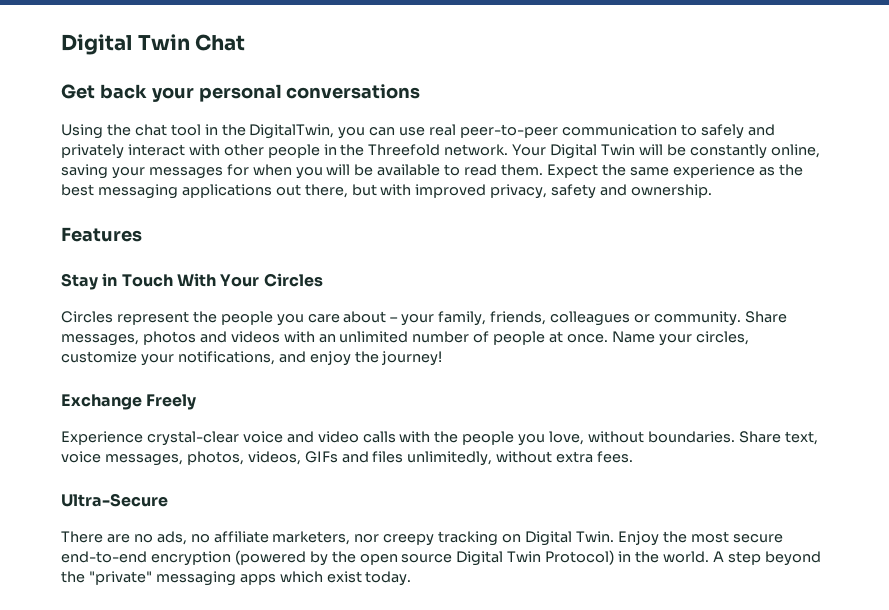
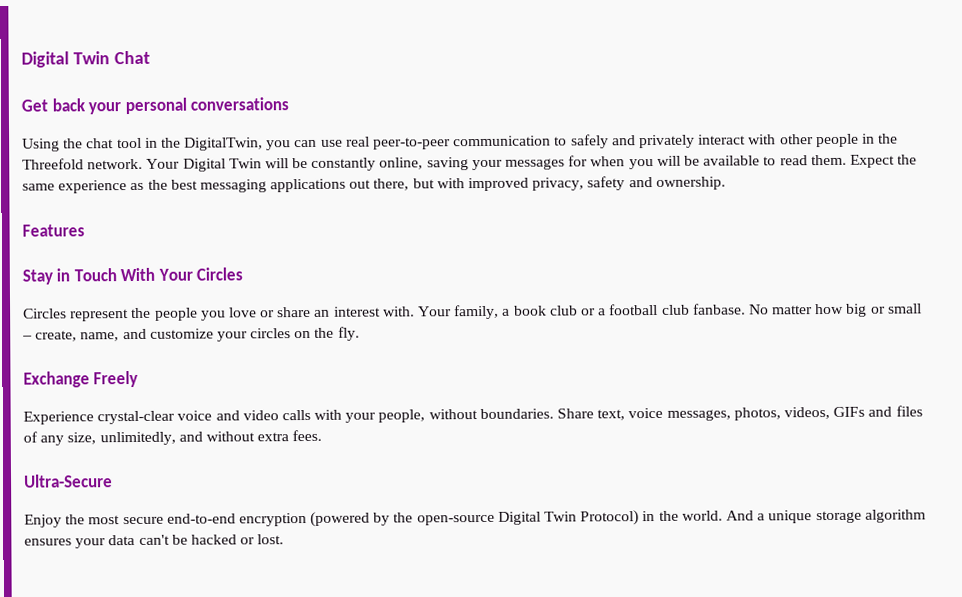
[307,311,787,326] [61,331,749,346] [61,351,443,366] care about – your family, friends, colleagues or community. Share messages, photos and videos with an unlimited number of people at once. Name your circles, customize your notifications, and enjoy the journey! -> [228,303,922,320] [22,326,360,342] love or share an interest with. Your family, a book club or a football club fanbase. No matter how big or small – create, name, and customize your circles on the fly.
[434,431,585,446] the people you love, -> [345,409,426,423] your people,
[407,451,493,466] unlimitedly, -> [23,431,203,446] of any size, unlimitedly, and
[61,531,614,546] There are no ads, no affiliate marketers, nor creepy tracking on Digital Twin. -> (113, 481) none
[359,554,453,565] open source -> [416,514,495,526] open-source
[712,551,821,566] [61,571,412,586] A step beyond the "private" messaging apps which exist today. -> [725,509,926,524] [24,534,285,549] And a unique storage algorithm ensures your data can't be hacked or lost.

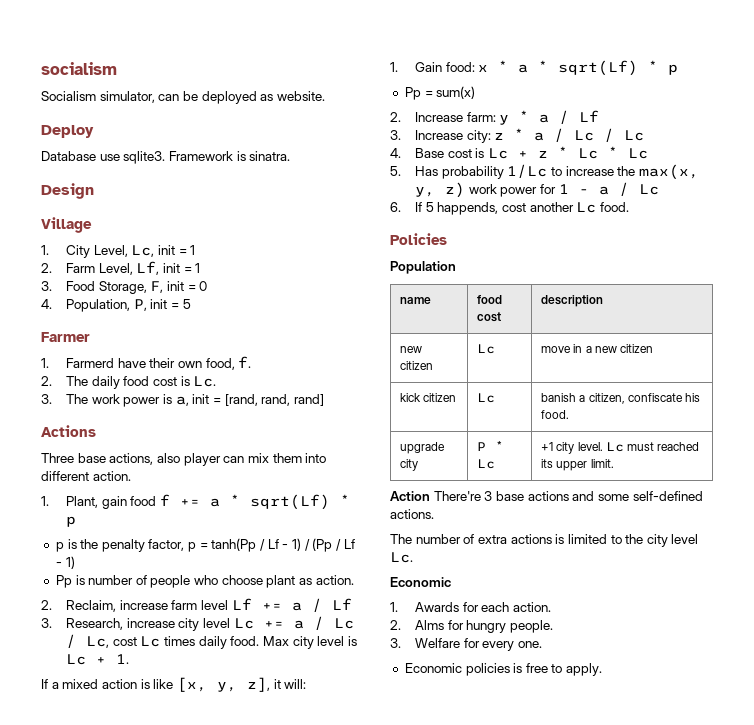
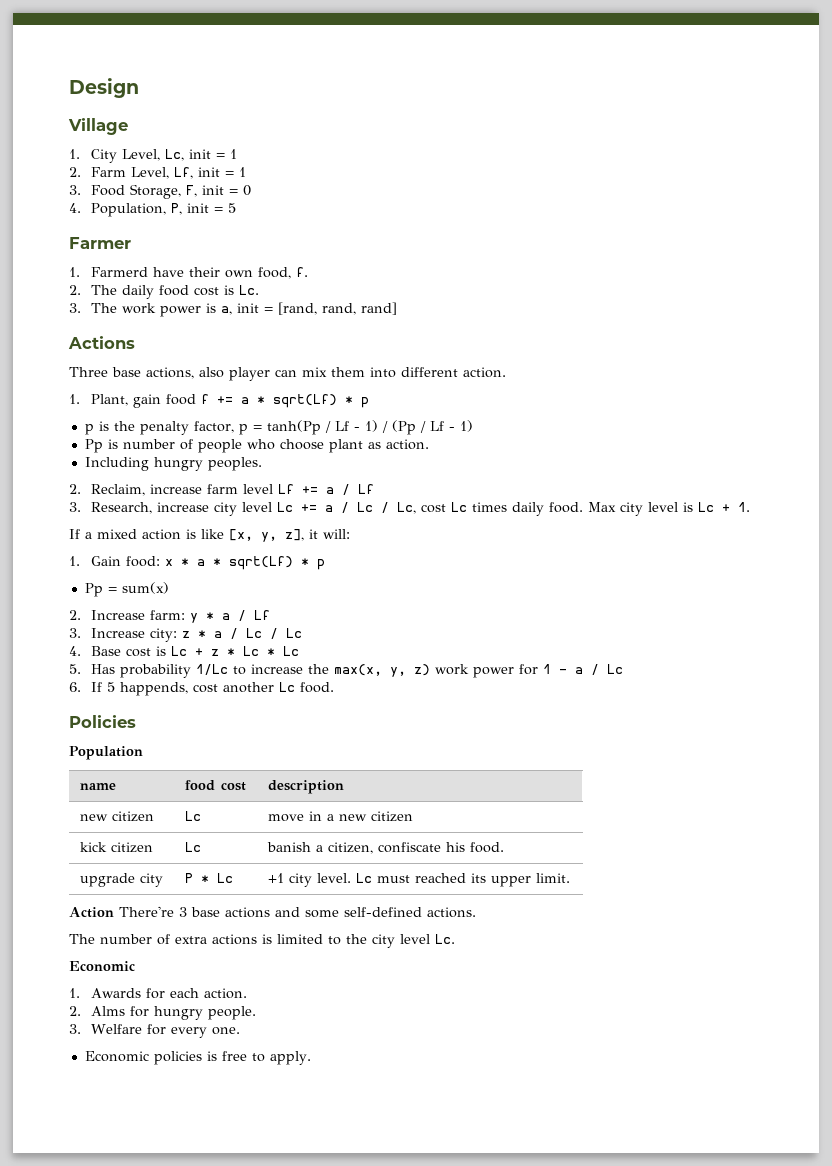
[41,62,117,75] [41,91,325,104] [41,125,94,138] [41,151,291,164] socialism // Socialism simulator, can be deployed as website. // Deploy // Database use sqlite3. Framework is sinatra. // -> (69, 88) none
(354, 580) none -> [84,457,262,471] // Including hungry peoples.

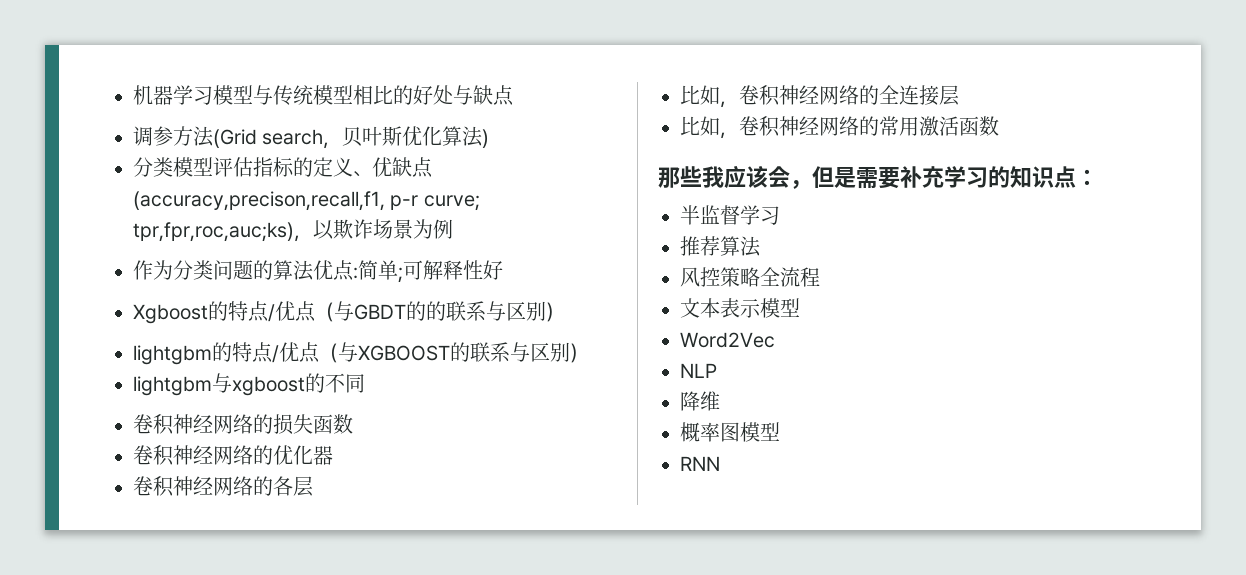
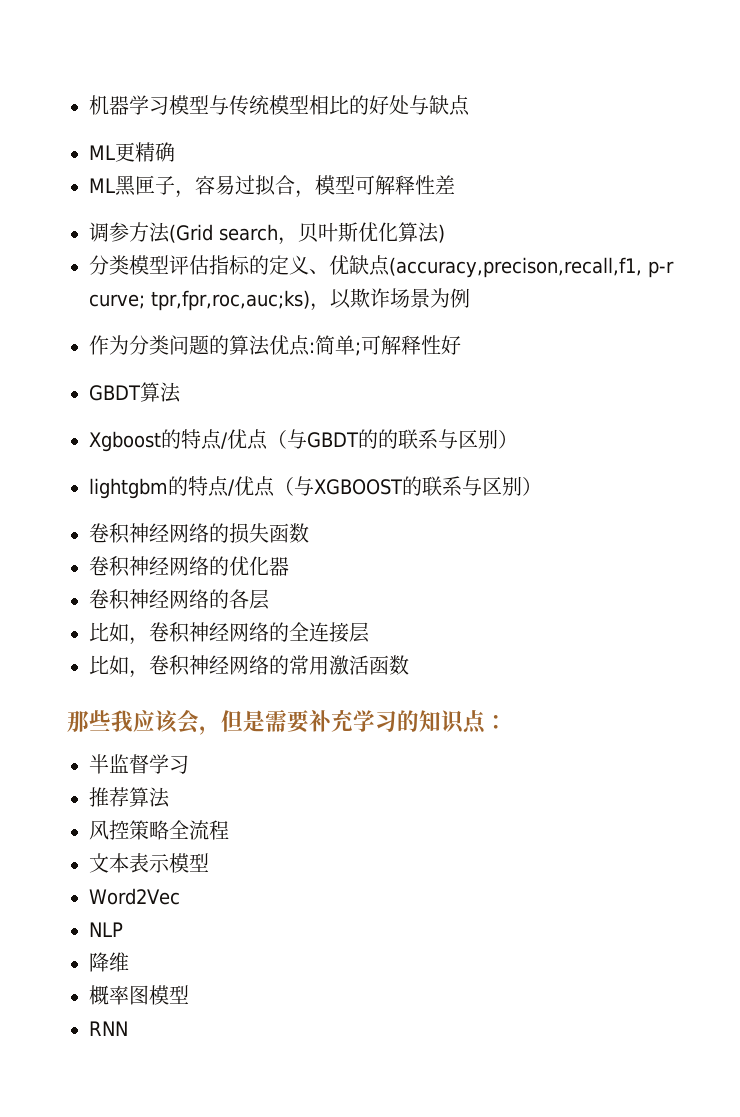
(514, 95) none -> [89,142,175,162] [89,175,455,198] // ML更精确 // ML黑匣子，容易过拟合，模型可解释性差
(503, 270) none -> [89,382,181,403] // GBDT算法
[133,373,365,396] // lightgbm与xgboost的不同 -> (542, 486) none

.....

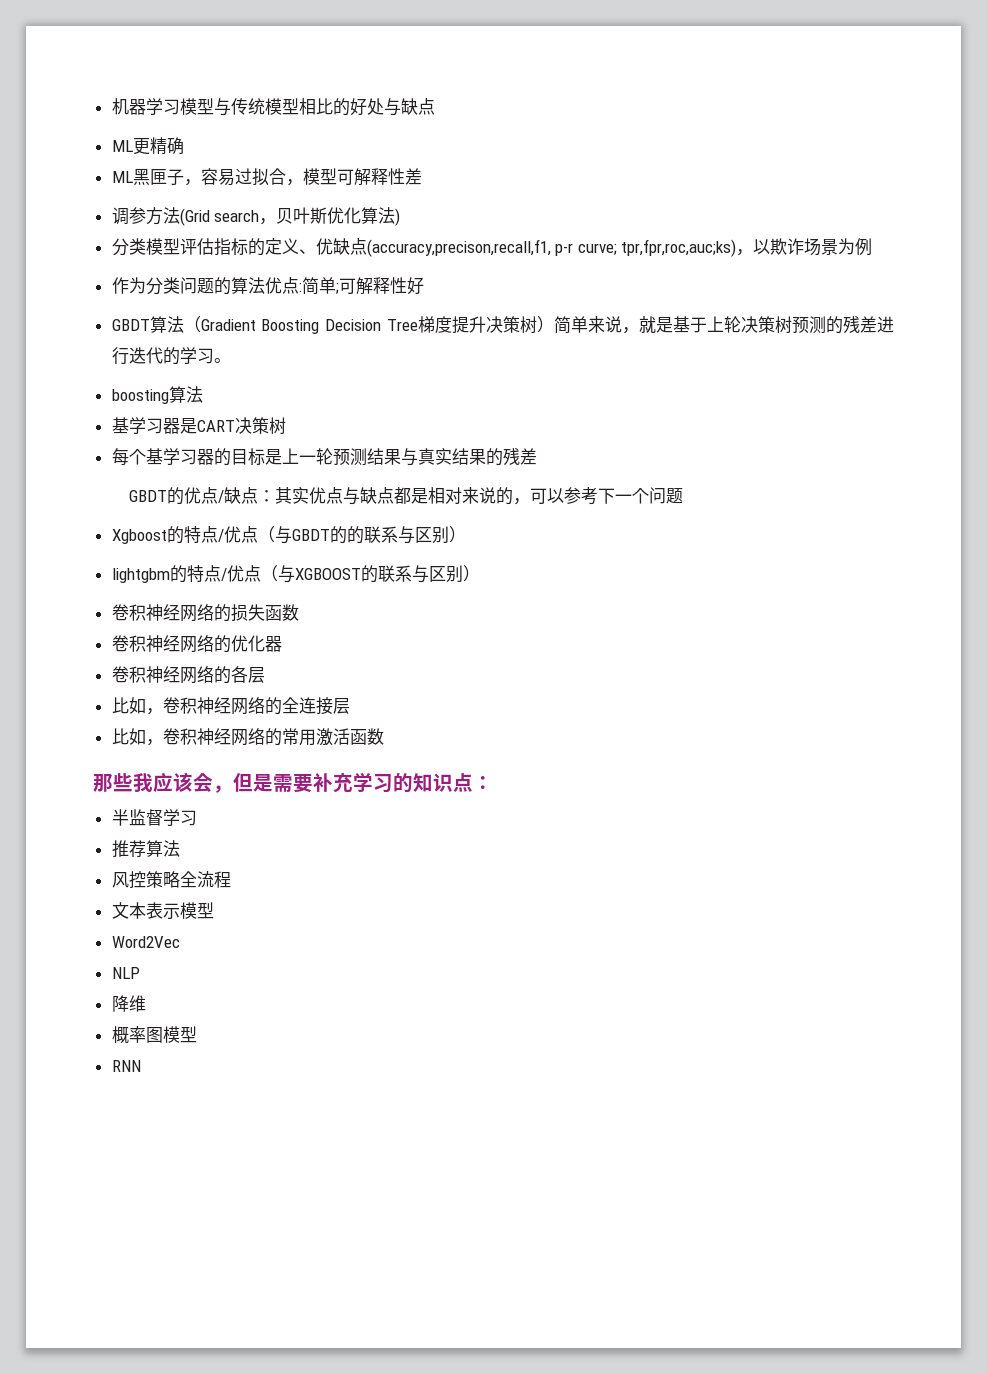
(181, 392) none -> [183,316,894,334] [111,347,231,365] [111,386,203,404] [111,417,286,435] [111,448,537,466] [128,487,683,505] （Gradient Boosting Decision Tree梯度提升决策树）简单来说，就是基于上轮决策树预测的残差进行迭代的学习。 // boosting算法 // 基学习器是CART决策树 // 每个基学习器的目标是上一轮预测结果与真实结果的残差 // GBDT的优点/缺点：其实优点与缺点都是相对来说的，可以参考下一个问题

.....

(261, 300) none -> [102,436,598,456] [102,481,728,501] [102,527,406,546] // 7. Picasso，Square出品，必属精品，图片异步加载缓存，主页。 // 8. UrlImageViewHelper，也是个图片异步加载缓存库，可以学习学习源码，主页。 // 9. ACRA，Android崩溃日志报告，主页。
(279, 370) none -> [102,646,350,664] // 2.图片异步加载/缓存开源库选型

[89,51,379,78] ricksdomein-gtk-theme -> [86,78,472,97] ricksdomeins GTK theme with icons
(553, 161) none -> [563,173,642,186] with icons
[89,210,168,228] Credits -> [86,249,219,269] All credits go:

.....

(Task statement): Write out word for word the lines above that run from the one with "(354, 580) none" to the one with "[133,373,365,396] // lightgbm与xgboost的不同". Include both end lines; exclude the images.

(The completed task):
(354, 580) none -> [84,457,262,471] // Including hungry peoples.

(514, 95) none -> [89,142,175,162] [89,175,455,198] // ML更精确 // ML黑匣子，容易过拟合，模型可解释性差
(503, 270) none -> [89,382,181,403] // GBDT算法
[133,373,365,396] // lightgbm与xgboost的不同 -> (542, 486) none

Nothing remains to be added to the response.